--- EXCERPTED TEXT Enclosed Below ---
Route information
- Maintained by Malaysian Public Works Department
- Length: 3.2 km (2.0 mi)

Major junctions
- Northwest end: Perai
- Butterworth Outer Ring Road FT 1 Federal Route 1 Penang Bridge Jalan Kebun Nanas P176 State Route P176 P183 Jalan Estate
- Southeast end: Juru

Location
- Country: Malaysia
- Primary destinations: Perai Industrial Area

Highway system
- Highways in Malaysia; Expressways; Federal; State;

= Malaysia Federal Route 3112 =

Road in Malaysia

Jalan Perusahaan Perai, Federal Route 3112 (formerly Penang State Route P17), is a dual-carriageway federal road in Penang, Malaysia.
--- End of Enclosed EXCERPTED TEXT ---
--- RECORDS Enclosed Below ---
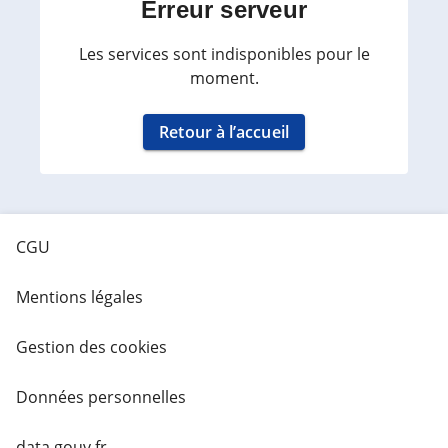
Erreur serveur
Les services sont indisponibles pour le
moment.
Retour à l’accueil
CGU
Mentions légales
Gestion des cookies
Données personnelles
data.gouv.fr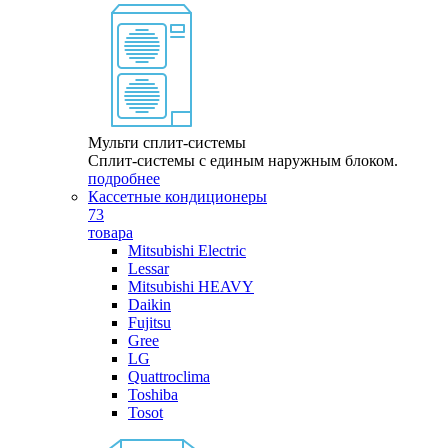
Мульти сплит-системы
Сплит-системы с единым наружным блоком.
подробнее
Кассетные кондиционеры
73
товара
Mitsubishi Electric
Lessar
Mitsubishi HEAVY
Daikin
Fujitsu
Gree
LG
Quattroclima
Toshiba
Tosot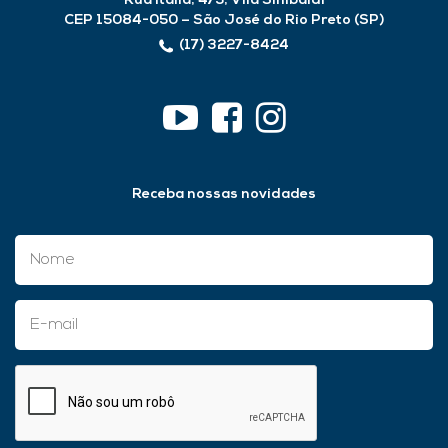
Rua Itália, 475, Vila Sinibaldi
CEP 15084-050 – São José do Rio Preto (SP)
(17) 3227-8424
Receba nossas novidades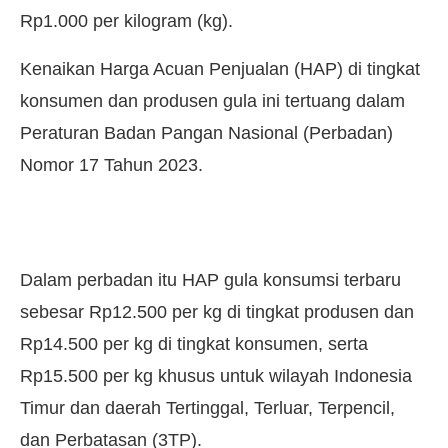
Rp1.000 per kilogram (kg).
Kenaikan Harga Acuan Penjualan (HAP) di tingkat
konsumen dan produsen gula ini tertuang dalam
Peraturan Badan Pangan Nasional (Perbadan)
Nomor 17 Tahun 2023.
Dalam perbadan itu HAP gula konsumsi terbaru
sebesar Rp12.500 per kg di tingkat produsen dan
Rp14.500 per kg di tingkat konsumen, serta
Rp15.500 per kg khusus untuk wilayah Indonesia
Timur dan daerah Tertinggal, Terluar, Terpencil,
dan Perbatasan (3TP).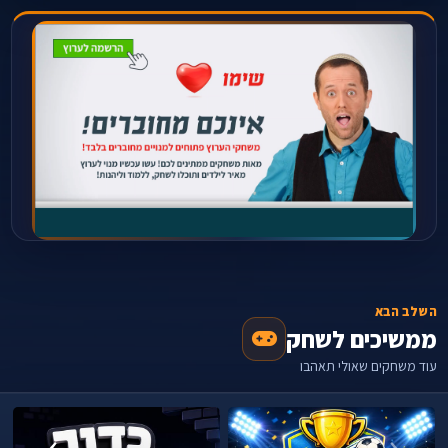
השלב הבא
ממשיכים לשחק
עוד משחקים שאולי תאהבו
›
‹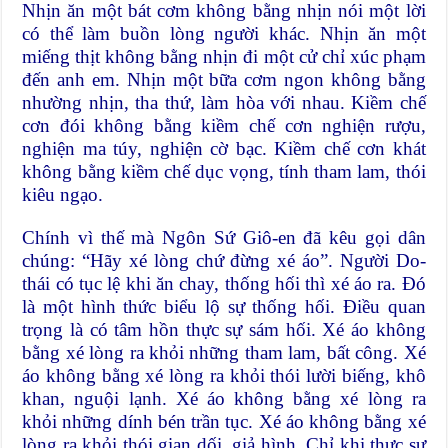
Nhịn ăn một bát cơm không bằng nhịn nói một lời
có thể làm buồn lòng người khác. Nhịn ăn một
miếng thịt không bằng nhịn đi một cử chỉ xúc phạm
đến anh em. Nhịn một bữa cơm ngon không bằng
nhường nhịn, tha thứ, làm hòa với nhau. Kiềm chế
cơn đói không bằng kiềm chế cơn nghiện rượu,
nghiện ma túy, nghiện cờ bạc. Kiềm chế cơn khát
không bằng kiềm chế dục vọng, tính tham lam, thói
kiêu ngạo.
Chính vì thế mà Ngôn Sứ Giô-en đã kêu gọi dân
chúng: “Hãy xé lòng chứ đừng xé áo”. Người Do-
thái có tục lệ khi ăn chay, thống hối thì xé áo ra. Đó
là một hình thức biểu lộ sự thống hối. Điều quan
trọng là có tâm hồn thực sự sám hối. Xé áo không
bằng xé lòng ra khỏi những tham lam, bất công. Xé
áo không bằng xé lòng ra khỏi thói lười biếng, khô
khan, nguội lạnh. Xé áo không bằng xé lòng ra
khỏi những dính bén trần tục. Xé áo không bằng xé
lòng ra khỏi thói gian dối, giả hình. Chỉ khi thực sự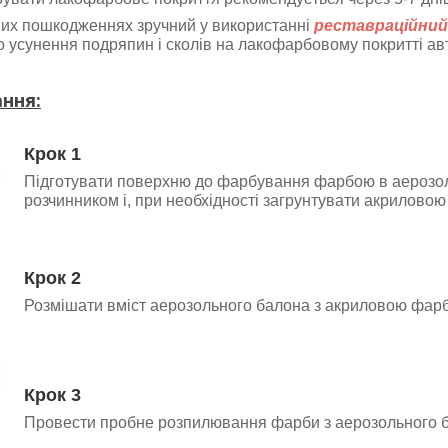
их пошкодженнях зручний у використанні
реставраційний
о усунення подряпин і сколів на лакофарбовому покритті ав
ння:
Крок 1
Підготувати поверхню до фарбування фарбою в аерозолі
розчинником і, при необхідності загрунтувати акриловою
Крок 2
Розмішати вміст аерозольного балона з акриловою фар
Крок 3
Провести пробне розпилювання фарби з аерозольного 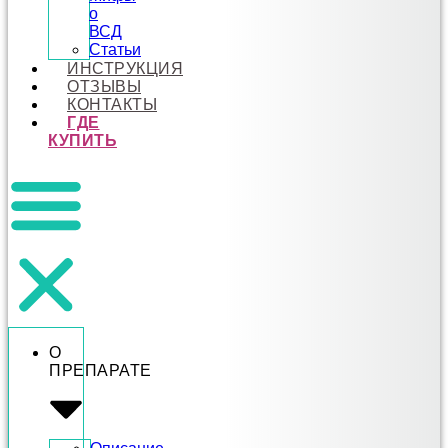
о
ВСД
Статьи
ИНСТРУКЦИЯ
ОТЗЫВЫ
КОНТАКТЫ
ГДЕ
КУПИТЬ
О
ПРЕПАРАТЕ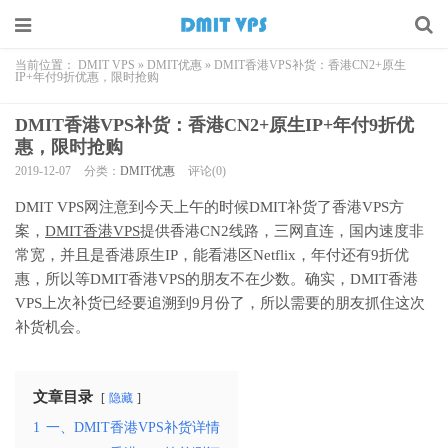
当前位置：
DMIT VPS
»
DMIT优惠
»
DMIT香港VPS补货：香港CN2+原生
IP+年付9折优惠，限时抢购
DMIT香港VPS补货：香港CN2+原生IP+年付9折优
惠，限时抢购
2019-12-07
分类：
DMIT优惠
评论(0)
DMIT VPS网注意到今天上午的时候DMIT补货了香港VPS方
案，
DMIT香港VPS
提供香港CN2线路，三网直连，国内速度非
常宽，并且是香港原生IP，能看港区Netflix，年付还有9折优
惠，所以等DMIT香港VPS的朋友不在少数。确实，DMIT香港
VPS上次补货已经要追溯到9月份了，所以需要的朋友抓住这次
补货机会。
文章目录
隐藏
1
一、DMIT香港VPS补货详情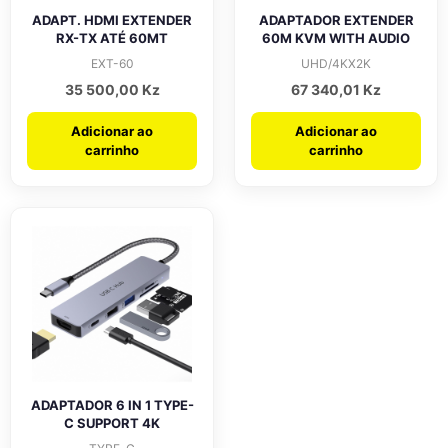
ADAPT. HDMI EXTENDER
ADAPTADOR EXTENDER
RX-TX ATÉ 60MT
60M KVM WITH AUDIO
EXT-60
UHD/4KX2K
35 500,00
Kz
67 340,01
Kz
Adicionar ao
Adicionar ao
carrinho
carrinho
ADAPTADOR 6 IN 1 TYPE-
C SUPPORT 4K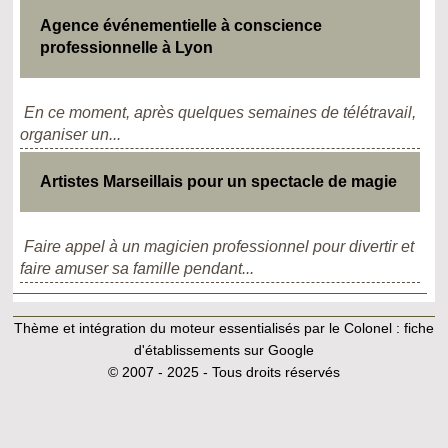
Agence événementielle à conscience
professionnelle à Lyon
En ce moment, après quelques semaines de télétravail,
organiser un...
Artistes Marseillais pour un spectacle de magie
Faire appel à un magicien professionnel pour divertir et
faire amuser sa famille pendant...
Thème et intégration du moteur essentialisés par le Colonel :
fiche
d'établissements sur Google
© 2007 - 2025 - Tous droits réservés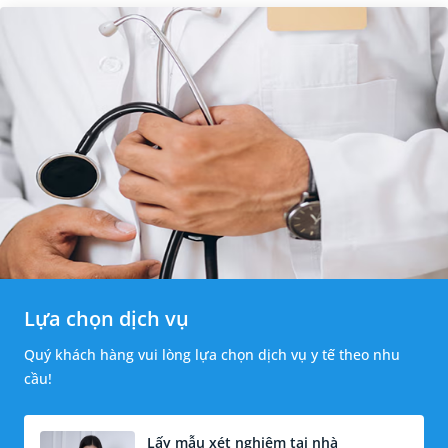
Lựa chọn dịch vụ
Quý khách hàng vui lòng lựa chọn dịch vụ y tế theo nhu
cầu!
Lấy mẫu xét nghiệm tại nhà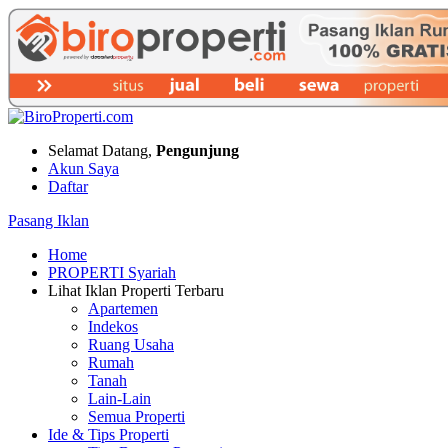
Selamat Datang,
Pengunjung
Akun Saya
Daftar
Pasang Iklan
Home
PROPERTI Syariah
Lihat Iklan Properti Terbaru
Apartemen
Indekos
Ruang Usaha
Rumah
Tanah
Lain-Lain
Semua Properti
Ide & Tips Properti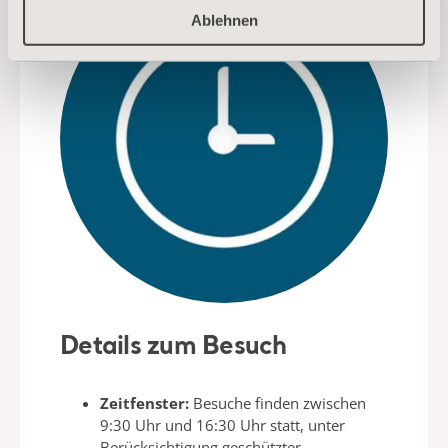
Ablehnen
Details zum Besuch
Zeitfenster:
Besuche finden zwischen
9:30 Uhr und 16:30
Uhr statt, unter
Berücksichtigung geschützter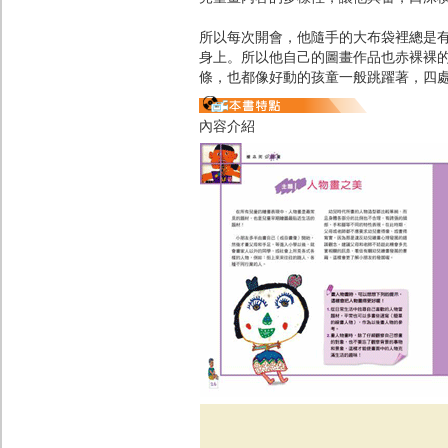
所以每次開會，他隨手的大布袋裡總是
身上。所以他自己的圖畫作品也赤裸裸
條，也都像好動的孩童一般跳躍著，四
內容介紹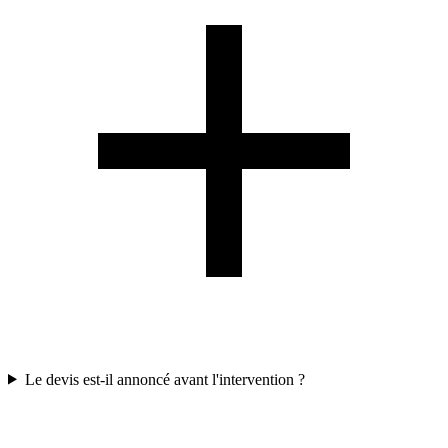
Le devis est-il annoncé avant l'intervention ?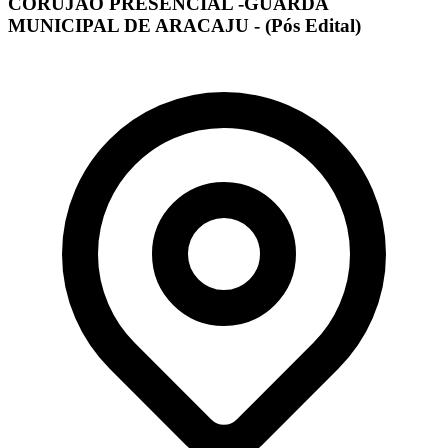
CORUJÃO PRESENCIAL -GUARDA
MUNICIPAL DE ARACAJU - (Pós Edital)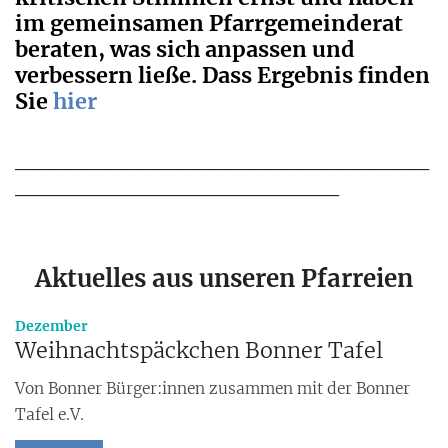
im gemeinsamen Pfarrgemeinderat
beraten, was sich anpassen und
verbessern ließe. Dass Ergebnis finden
Sie
hier
_______________________
__________________
Aktuelles aus unseren Pfarreien
:
Dezember
Weihnachtspäckchen Bonner Tafel
Von Bonner Bürger:innen zusammen mit der Bonner
Tafel e.V.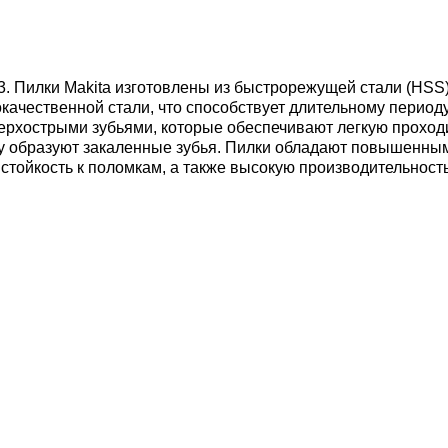
3.
Пилки Makita изготовлены из быстрорежущей стали (HSS
окачественной стали, что способствует длительному перио
острыми зубьями, которые обеспечивают легкую проходимо
у образуют закаленные зубья. Пилки обладают повышенным
тойкость к поломкам, а также высокую производительность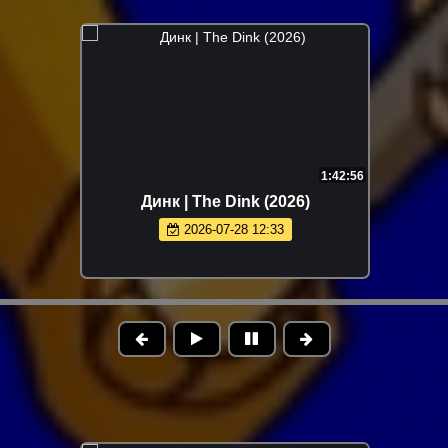
1:42:56
Динк | The Dink (2026)
2026-07-28 12:33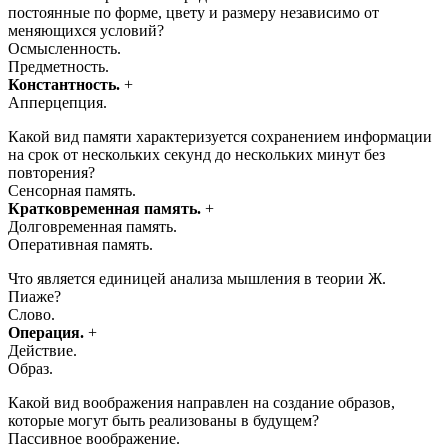
постоянные по форме, цвету и размеру независимо от
меняющихся условий?
Осмысленность.
Предметность.
Константность.
+
Апперцепция.
Какой вид памяти характеризуется сохранением информации
на срок от нескольких секунд до нескольких минут без
повторения?
Сенсорная память.
Кратковременная память.
+
Долговременная память.
Оперативная память.
Что является единицей анализа мышления в теории Ж.
Пиаже?
Слово.
Операция.
+
Действие.
Образ.
Какой вид воображения направлен на создание образов,
которые могут быть реализованы в будущем?
Пассивное воображение.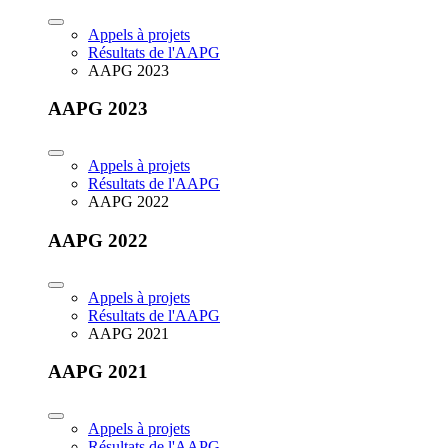
Appels à projets
Résultats de l'AAPG
AAPG 2023
AAPG 2023
Appels à projets
Résultats de l'AAPG
AAPG 2022
AAPG 2022
Appels à projets
Résultats de l'AAPG
AAPG 2021
AAPG 2021
Appels à projets
Résultats de l'AAPG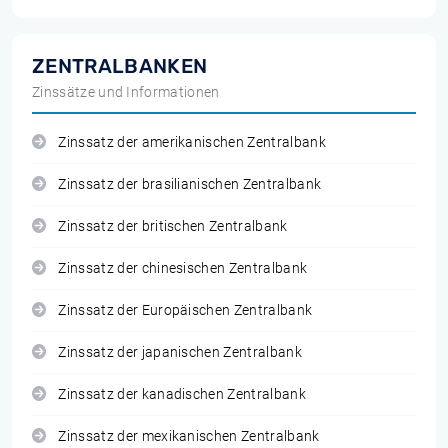
ZENTRALBANKEN
Zinssätze und Informationen
Zinssatz der amerikanischen Zentralbank
Zinssatz der brasilianischen Zentralbank
Zinssatz der britischen Zentralbank
Zinssatz der chinesischen Zentralbank
Zinssatz der Europäischen Zentralbank
Zinssatz der japanischen Zentralbank
Zinssatz der kanadischen Zentralbank
Zinssatz der mexikanischen Zentralbank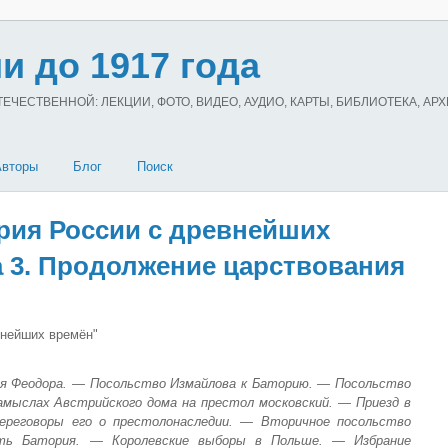
и до 1917 года
ЧЕСТВЕННОЙ: ЛЕКЦИИ, ФОТО, ВИДЕО, АУДИО, КАРТЫ, БИБЛИОТЕКА, АР
Авторы
Блог
Поиск
рия России с древнейших
ва 3. Продолжение царствования
внейших времён"
ия Феодора. — Посольство Измайлова к Баторию. — Посольство
замыслах Австрийского дома на престол московский. — Приезд в
ереговоры его о престолонаследии. — Вторичное посольство
ть Батория. — Королевские выборы в Польше. — Избрание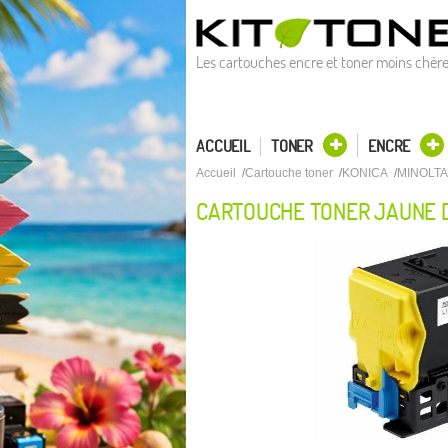
Les cartouches encre et toner moins chèr
ACCUEIL
TONER
ENCRE
Accueil
Cartouche toner
KONICA
MINOLTA
CARTOUCHE TONER JAUNE D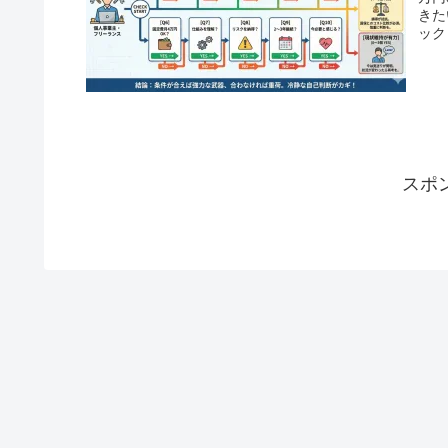
きた
ック
スポ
--- End of Enclosed RECORDS ---
WORK INSTRUCTION 1: Decide whether each statement agrees with the Federal Route 3112 entry, answering yes or no and quoting the deciding words: (a) The road is maintained by the Malaysian Public Works Department. (b) The road is 5 km long. (c) The road was once numbered as a Penang state route.
WORK INSTRUCTION 2: Quote the stretch of the Federal Route 3112 entry from "Highway system" through "in Penang, Malaysia.".
WORK INSTRUCTION 3: According to the Federal Route 3112 entry, what is the road's primary destination?

WRITTEN REPLY 1:
(a) Yes: "Maintained by Malaysian Public Works Department"
(b) No: "Length: 3.2 km (2.0 mi)"
(c) Yes: "formerly Penang State Route P17"

WRITTEN REPLY 2:
Highway system
- Highways in Malaysia; Expressways; Federal; State;

= Malaysia Federal Route 3112 =

Road in Malaysia

Jalan Perusahaan Perai, Federal Route 3112 (formerly Penang State Route P17), is a dual-carriageway federal road in Penang, Malaysia.

WRITTEN REPLY 3: Perai Industrial Area